Problem description
Print the entries that appear below, exactly as written and without their pictures.

═════ Source material

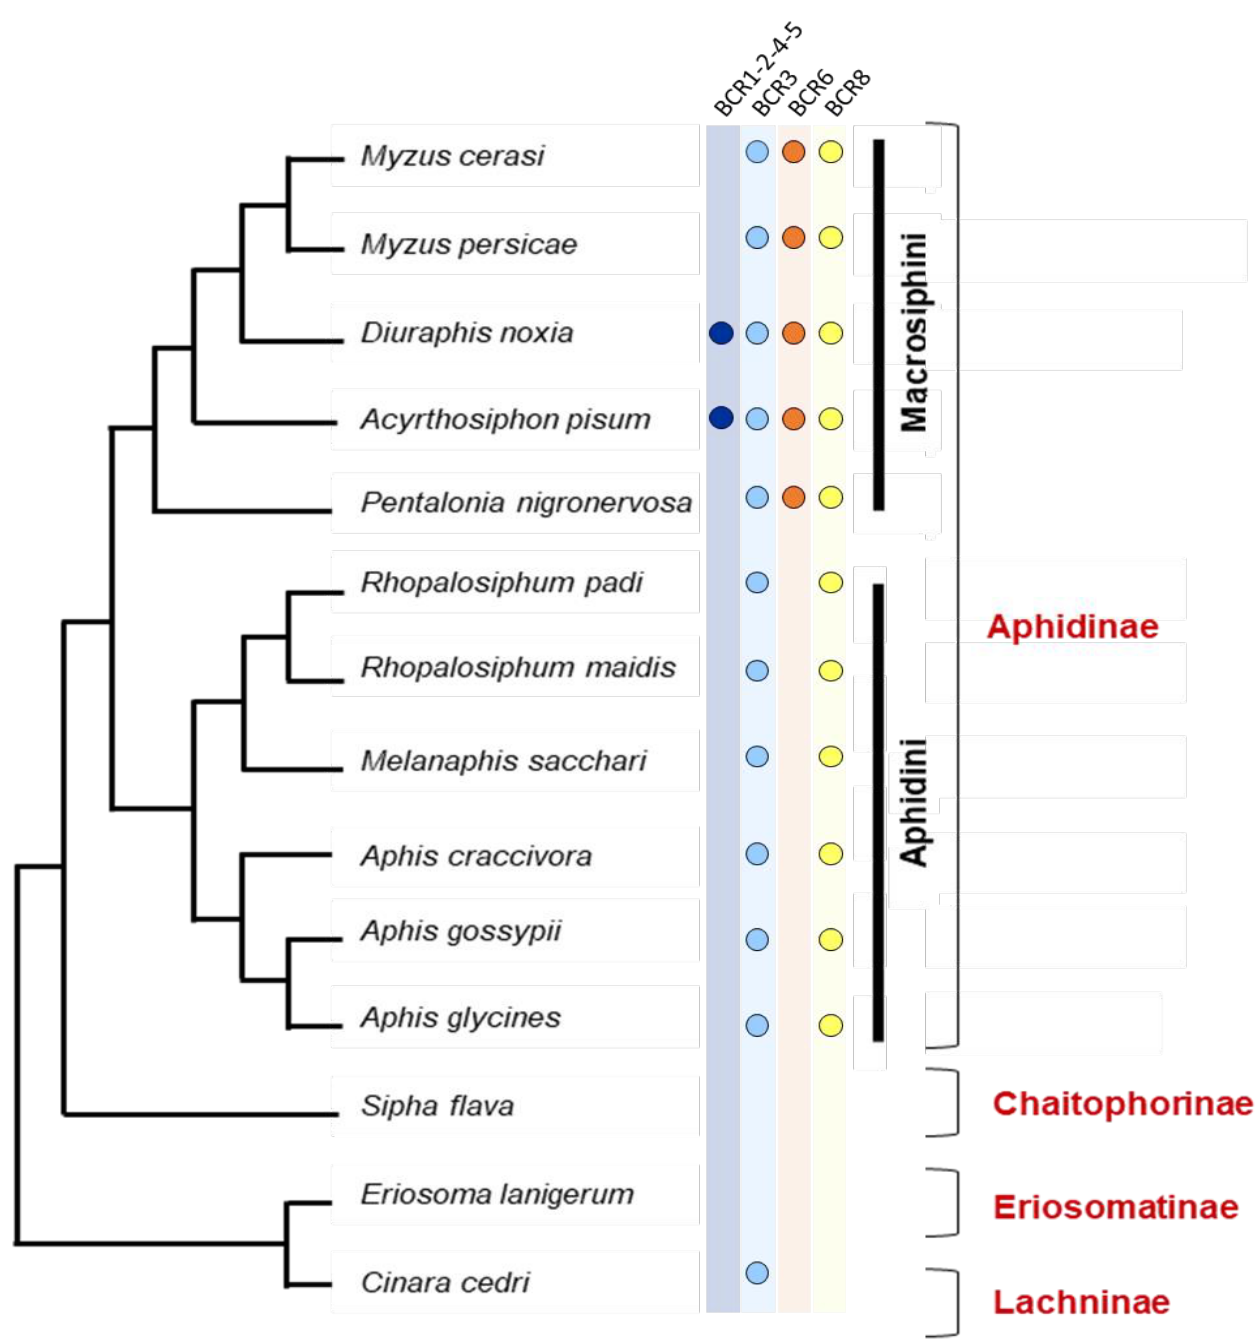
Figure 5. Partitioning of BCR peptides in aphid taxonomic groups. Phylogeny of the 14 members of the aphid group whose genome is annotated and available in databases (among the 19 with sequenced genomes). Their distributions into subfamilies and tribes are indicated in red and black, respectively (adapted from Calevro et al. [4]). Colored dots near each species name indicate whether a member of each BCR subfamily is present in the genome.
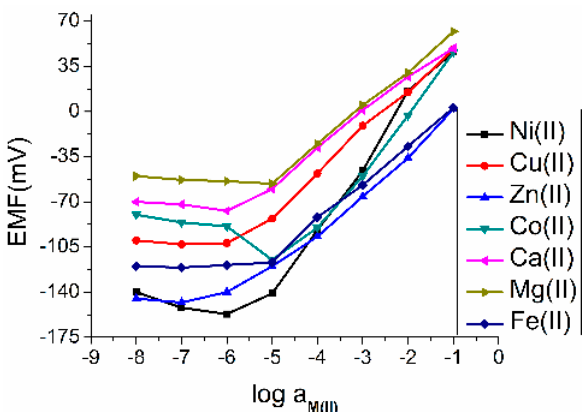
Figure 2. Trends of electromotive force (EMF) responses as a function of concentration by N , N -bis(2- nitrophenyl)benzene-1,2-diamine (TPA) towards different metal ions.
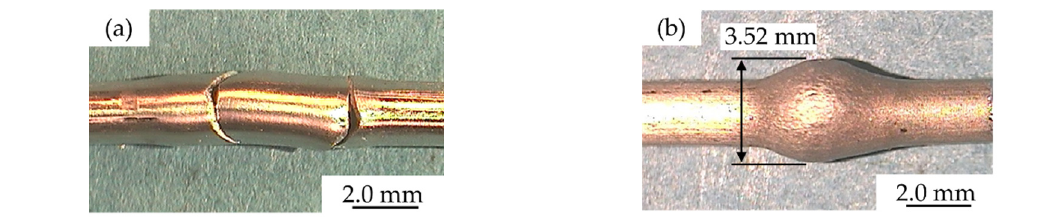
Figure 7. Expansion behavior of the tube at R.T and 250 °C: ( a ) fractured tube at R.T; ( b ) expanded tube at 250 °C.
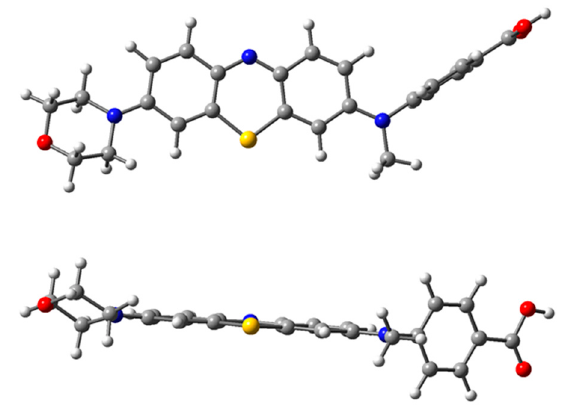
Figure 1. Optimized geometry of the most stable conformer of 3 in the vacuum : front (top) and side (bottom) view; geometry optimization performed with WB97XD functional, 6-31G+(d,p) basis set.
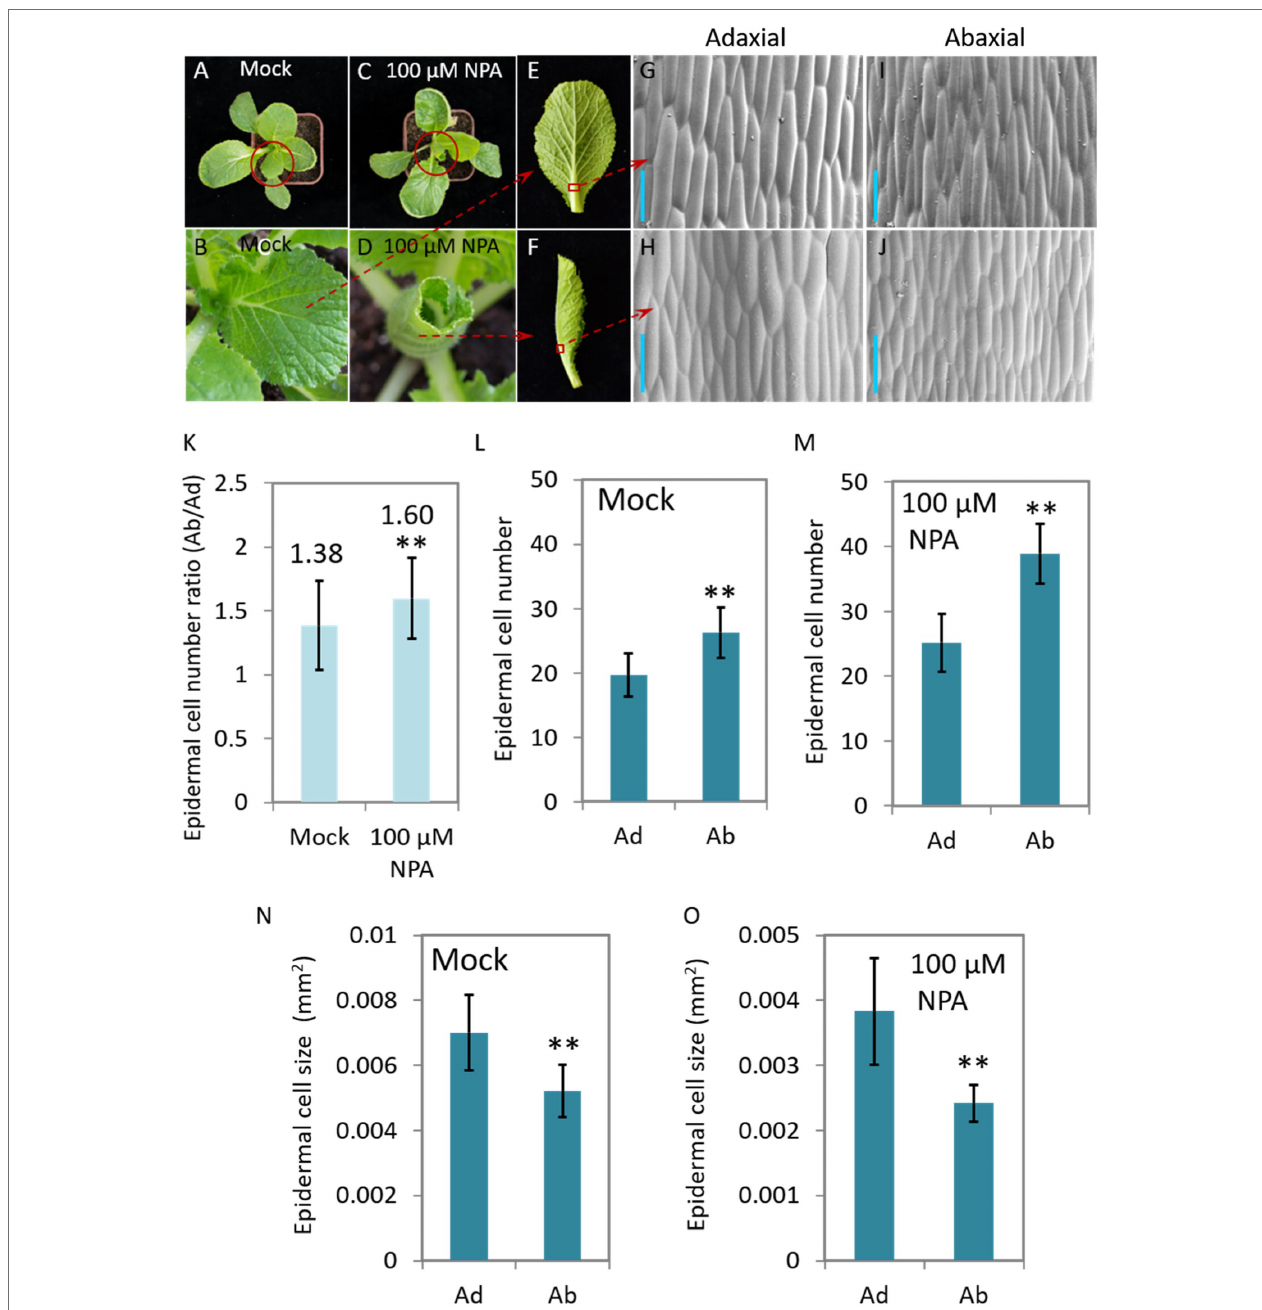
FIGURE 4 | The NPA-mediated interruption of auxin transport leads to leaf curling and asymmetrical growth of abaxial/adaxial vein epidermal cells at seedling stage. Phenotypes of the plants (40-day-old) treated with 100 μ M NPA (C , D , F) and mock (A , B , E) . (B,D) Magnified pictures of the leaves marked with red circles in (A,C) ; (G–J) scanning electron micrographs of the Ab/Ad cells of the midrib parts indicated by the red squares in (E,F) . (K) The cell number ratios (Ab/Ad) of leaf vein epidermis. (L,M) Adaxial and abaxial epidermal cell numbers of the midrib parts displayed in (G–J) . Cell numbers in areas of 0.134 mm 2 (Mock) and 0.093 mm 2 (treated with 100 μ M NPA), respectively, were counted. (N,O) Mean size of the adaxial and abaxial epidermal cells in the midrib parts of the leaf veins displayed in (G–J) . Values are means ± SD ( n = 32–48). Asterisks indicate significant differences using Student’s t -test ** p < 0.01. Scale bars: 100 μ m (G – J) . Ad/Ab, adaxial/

══════════

Response below
Figure 5. Partitioning of BCR peptides in aphid taxonomic groups. Phylogeny of the 14 members of the aphid group whose genome is annotated and available in databases (among the 19 with sequenced genomes). Their distributions into subfamilies and tribes are indicated in red and black, respectively (adapted from Calevro et al. [4]). Colored dots near each species name indicate whether a member of each BCR subfamily is present in the genome.
Figure 2. Trends of electromotive force (EMF) responses as a function of concentration by N , N -bis(2- nitrophenyl)benzene-1,2-diamine (TPA) towards different metal ions.
Figure 7. Expansion behavior of the tube at R.T and 250 °C: ( a ) fractured tube at R.T; ( b ) expanded tube at 250 °C.
Figure 1. Optimized geometry of the most stable conformer of 3 in the vacuum : front (top) and side (bottom) view; geometry optimization performed with WB97XD functional, 6-31G+(d,p) basis set.
FIGURE 4 | The NPA-mediated interruption of auxin transport leads to leaf curling and asymmetrical growth of abaxial/adaxial vein epidermal cells at seedling stage. Phenotypes of the plants (40-day-old) treated with 100 μ M NPA (C , D , F) and mock (A , B , E) . (B,D) Magnified pictures of the leaves marked with red circles in (A,C) ; (G–J) scanning electron micrographs of the Ab/Ad cells of the midrib parts indicated by the red squares in (E,F) . (K) The cell number ratios (Ab/Ad) of leaf vein epidermis. (L,M) Adaxial and abaxial epidermal cell numbers of the midrib parts displayed in (G–J) . Cell numbers in areas of 0.134 mm 2 (Mock) and 0.093 mm 2 (treated with 100 μ M NPA), respectively, were counted. (N,O) Mean size of the adaxial and abaxial epidermal cells in the midrib parts of the leaf veins displayed in (G–J) . Values are means ± SD ( n = 32–48). Asterisks indicate significant differences using Student’s t -test ** p < 0.01. Scale bars: 100 μ m (G – J) . Ad/Ab, adaxial/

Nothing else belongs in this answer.